**WAS ZU TUN IST**
a) Wiederhole aus dem Urteil wörtlich die Stelle von „Verfahrensbeteiligte“ bis einschließlich „Beschwerdegegner.“.
b) Führe bitte das Urteil ab dem Punkt fort, an dem der gezeigte Text endet.

**TEXTAUSZUG**
::::::

Bundesgericht
Tribunal fédéral
Tribunale federale
Tribunal federal
{T 0/2}
6B_234/2011
Urteil vom 18. Juli 2011
Strafrechtliche Abteilung
Besetzung
Bundesrichter Mathys, Präsident,
Bundesrichter Schneider,
Bundesrichterin Jacquemoud-Rossari,
Gerichtsschreiberin Horber.
Verfahrensbeteiligte
Oberstaatsanwaltschaft des Kantons Zürich, Florhofgasse 2, 8001 Zürich,
Beschwerdeführerin,
gegen
X.________, vertreten durch Rechtsanwalt Olivier Dollé,
Beschwerdegegner.
Gegenstand
Grobe Verletzung von Verkehrsregeln,
Beschwerde gegen das Urteil des Obergerichts des Kantons Zürich, I. Strafkammer, vom 15. Februar 2011.
Sachverhalt:
A.

::::::

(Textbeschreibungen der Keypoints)
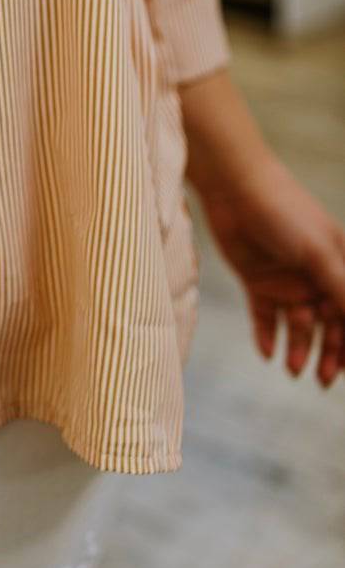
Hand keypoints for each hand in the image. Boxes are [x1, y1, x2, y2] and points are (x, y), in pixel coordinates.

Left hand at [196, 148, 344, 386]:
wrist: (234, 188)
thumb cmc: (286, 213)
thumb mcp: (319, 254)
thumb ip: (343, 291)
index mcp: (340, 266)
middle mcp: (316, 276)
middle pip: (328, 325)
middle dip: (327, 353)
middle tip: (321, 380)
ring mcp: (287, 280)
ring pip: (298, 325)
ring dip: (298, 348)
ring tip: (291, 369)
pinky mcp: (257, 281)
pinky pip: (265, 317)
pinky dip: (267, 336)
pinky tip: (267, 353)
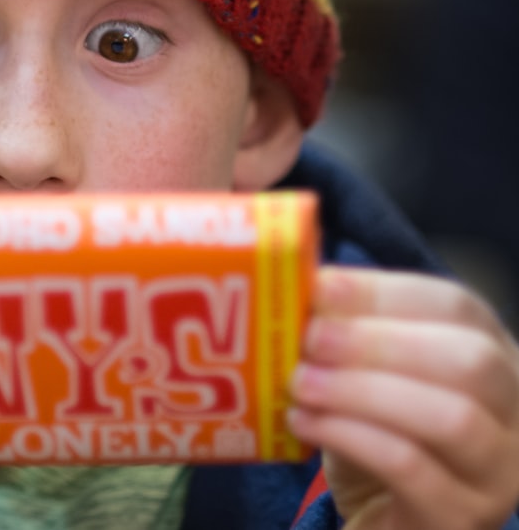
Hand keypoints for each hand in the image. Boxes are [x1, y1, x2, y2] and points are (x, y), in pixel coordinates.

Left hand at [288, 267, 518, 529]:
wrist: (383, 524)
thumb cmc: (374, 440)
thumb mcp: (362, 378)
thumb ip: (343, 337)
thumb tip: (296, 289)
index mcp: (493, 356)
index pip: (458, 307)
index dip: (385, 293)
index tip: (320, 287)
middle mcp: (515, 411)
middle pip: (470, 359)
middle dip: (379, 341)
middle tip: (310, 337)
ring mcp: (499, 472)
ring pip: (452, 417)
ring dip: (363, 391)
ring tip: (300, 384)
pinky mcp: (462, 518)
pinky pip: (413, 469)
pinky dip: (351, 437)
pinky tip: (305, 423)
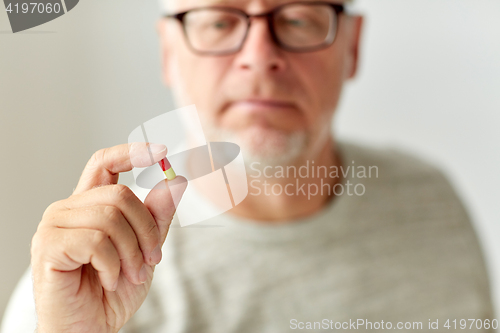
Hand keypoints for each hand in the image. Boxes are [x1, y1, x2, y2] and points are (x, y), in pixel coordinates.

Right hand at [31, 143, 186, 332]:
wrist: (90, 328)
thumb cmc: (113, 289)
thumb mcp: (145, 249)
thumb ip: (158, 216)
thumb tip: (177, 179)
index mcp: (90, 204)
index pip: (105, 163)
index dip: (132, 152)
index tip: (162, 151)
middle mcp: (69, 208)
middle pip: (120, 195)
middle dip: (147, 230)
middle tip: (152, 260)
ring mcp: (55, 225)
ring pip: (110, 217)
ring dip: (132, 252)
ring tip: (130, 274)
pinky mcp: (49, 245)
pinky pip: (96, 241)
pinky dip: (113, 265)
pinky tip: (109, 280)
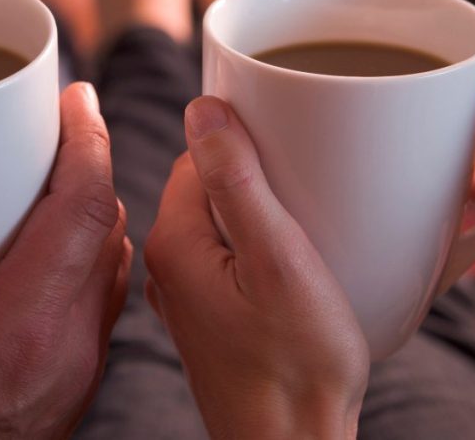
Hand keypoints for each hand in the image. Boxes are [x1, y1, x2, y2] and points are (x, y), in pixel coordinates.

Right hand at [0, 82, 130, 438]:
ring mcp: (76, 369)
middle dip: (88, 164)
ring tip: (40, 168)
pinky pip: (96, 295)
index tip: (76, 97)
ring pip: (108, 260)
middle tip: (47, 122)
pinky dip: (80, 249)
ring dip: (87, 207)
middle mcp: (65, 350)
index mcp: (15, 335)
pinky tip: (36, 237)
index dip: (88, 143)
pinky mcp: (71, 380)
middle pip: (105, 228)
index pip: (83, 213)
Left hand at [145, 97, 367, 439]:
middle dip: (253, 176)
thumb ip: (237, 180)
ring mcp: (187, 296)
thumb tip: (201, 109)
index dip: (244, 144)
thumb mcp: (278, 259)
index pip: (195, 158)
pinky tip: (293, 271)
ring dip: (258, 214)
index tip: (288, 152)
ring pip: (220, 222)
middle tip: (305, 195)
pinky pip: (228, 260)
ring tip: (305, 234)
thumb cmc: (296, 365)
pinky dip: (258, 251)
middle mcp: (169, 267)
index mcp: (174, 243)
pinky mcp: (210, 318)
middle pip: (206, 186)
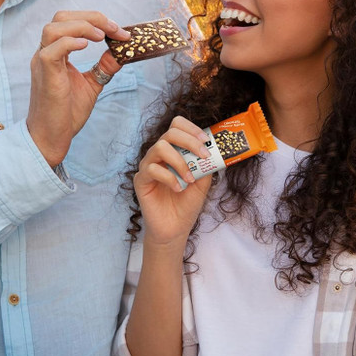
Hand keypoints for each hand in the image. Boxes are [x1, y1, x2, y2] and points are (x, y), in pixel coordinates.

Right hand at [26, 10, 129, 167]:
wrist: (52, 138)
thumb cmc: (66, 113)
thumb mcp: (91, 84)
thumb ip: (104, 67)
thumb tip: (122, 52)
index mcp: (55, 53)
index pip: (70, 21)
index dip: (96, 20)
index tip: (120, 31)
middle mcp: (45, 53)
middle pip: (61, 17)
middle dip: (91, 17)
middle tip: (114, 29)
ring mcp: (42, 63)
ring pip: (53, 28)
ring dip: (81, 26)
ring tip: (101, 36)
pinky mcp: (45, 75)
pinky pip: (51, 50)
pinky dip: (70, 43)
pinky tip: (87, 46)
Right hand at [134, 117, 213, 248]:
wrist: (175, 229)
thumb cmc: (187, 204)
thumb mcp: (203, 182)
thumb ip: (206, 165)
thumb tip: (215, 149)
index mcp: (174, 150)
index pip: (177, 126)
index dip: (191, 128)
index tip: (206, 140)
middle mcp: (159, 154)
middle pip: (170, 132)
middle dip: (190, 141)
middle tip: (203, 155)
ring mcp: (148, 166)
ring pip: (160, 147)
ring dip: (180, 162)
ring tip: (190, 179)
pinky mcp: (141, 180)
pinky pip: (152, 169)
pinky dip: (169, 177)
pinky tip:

::::::

**ERGEBNISSE JE AUFGABE**
a)
Verfahrensbeteiligte
Oberstaatsanwaltschaft des Kantons Zürich, Florhofgasse 2, 8001 Zürich,
Beschwerdeführerin,
gegen
X.________, vertreten durch Rechtsanwalt Olivier Dollé,
Beschwerdegegner.

b)
Am 13. Mai 2009 erstattete A.________ Strafanzeige gegen eine unbekannte Person. Diese habe am 30. April 2009 ca. um 07.20 Uhr auf der Autobahn A3 in Fahrtrichtung Zürich in der Nähe der Ausfahrt Richterswil mit einem anthrazitfarbenen Ford Kuga mit Kennzeichen SZ 1.________ ein gefährliches Überholmanöver durchgeführt. Er selber sei zu dieser Zeit mit seinem Fahrzeug sowie zwei Mitfahrerinnen auf dem Überholstreifen gefahren. Der unbekannte Fahrer sei nahe zu ihm aufgeschlossen, habe dann auf die rechte Fahrspur gewechselt, beschleunigt, sei an ihm vorbeigezogen und vor ihm wieder links auf die Überholspur eingeschwenkt, wobei zwischen den beiden Fahrzeugen lediglich ca. ein Meter Abstand bestanden habe. Um eine Kollision zu vermeiden, habe er, A.________, stark bremsen und etwas nach links ausweichen müssen. Der fehlbare Lenker sei weiter gefahren und habe die Autobahn bei der Ausfahrt Wädenswil verlassen (vorinstanzliche Akten, act. 2).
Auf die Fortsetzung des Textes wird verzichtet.